The grass is usually matted and can be covered with a white, pink, or gray fungus. It may even have some small mushrooms popping up in the area. It really looks gross, but the cure is quite simple. Simply rake lightly to encourage faster drying, and next year, cut the grass just a bit shorter in the fall, 2 ½inches rather than the 3 to 3 ½ you cut it in the summer. Stay off the grass as much as possible as you don’t want to pack it down.

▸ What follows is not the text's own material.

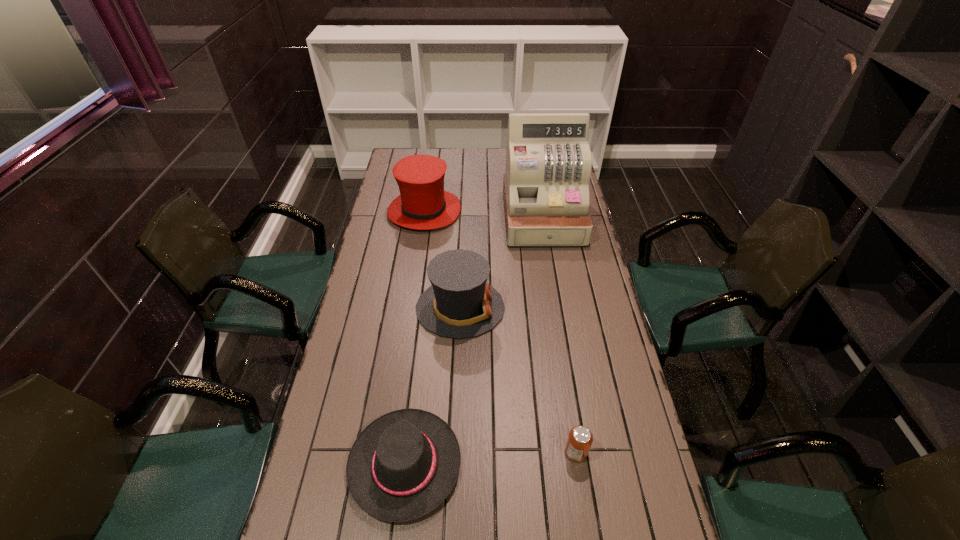
Image resolution: width=960 pixels, height=540 pixels. Find the location of `free spot between the can and the cash register`. free spot between the can and the cash register is located at coordinates (560, 335).

Find the location of `free space between the third shortest object and the can`. free space between the third shortest object and the can is located at coordinates (518, 380).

If it is warm enough to be outside, and anything warmer than 0 is warm enough for the anxious gardener, check your trees and shrubs for winter injury. Colorado blue spruces and red pine will show “freeze dry” injury by turning red-brown. 

Needle cast diseases look very similar, but winter injury will start where the snow line ends. Needle cast is a fungal disease and starts on one side of the trees and works its way up. if you are sure the damage is from the winter, don’t be in a hurry to prune off the affected branches. Wait until budbreak. It is easier to see the damage then. 

Needle cast can be treated but it is expensive and must be timed just right.

If you wrapped your thin-barked trees last fall, don’t wait too long to uncover them. 

If moisture has collected between the wrap and the bark and the temps rise, the bark can split. Dark wraps can heat the tree’s sap causing the bark to split even if there is no moisture inside the wrap.

Winter injury on trees can be difficult to diagnose. If there is root damage, from compaction for instance, or stem damage, the tree may leaf out very early or not at all. It is now firewood. Losing a favorite shade tree is almost as bad as losing a pet. To prevent this heartbreak, only plant zone hardy trees. Keep them well-watered for the first 5 years. Mulch them heavily with wood chips being careful not to have the mulch touch the bark. This not only keeps the roots cool, it reduces moisture evaporation and the competition for food and water from grass. It also keeps the deadly weed wacker and lawnmower from damaging the trees’ tender bark. Many young trees are permantly damaged by bark

injury. Renew the mulch as it rots.

Be nice to your trees and they will reward you with shade that reduces your air conditioning bill, increases the value of your estate and gives you free garden mulch of leaves in the fall. Not bad for what is essentially just a very large plant.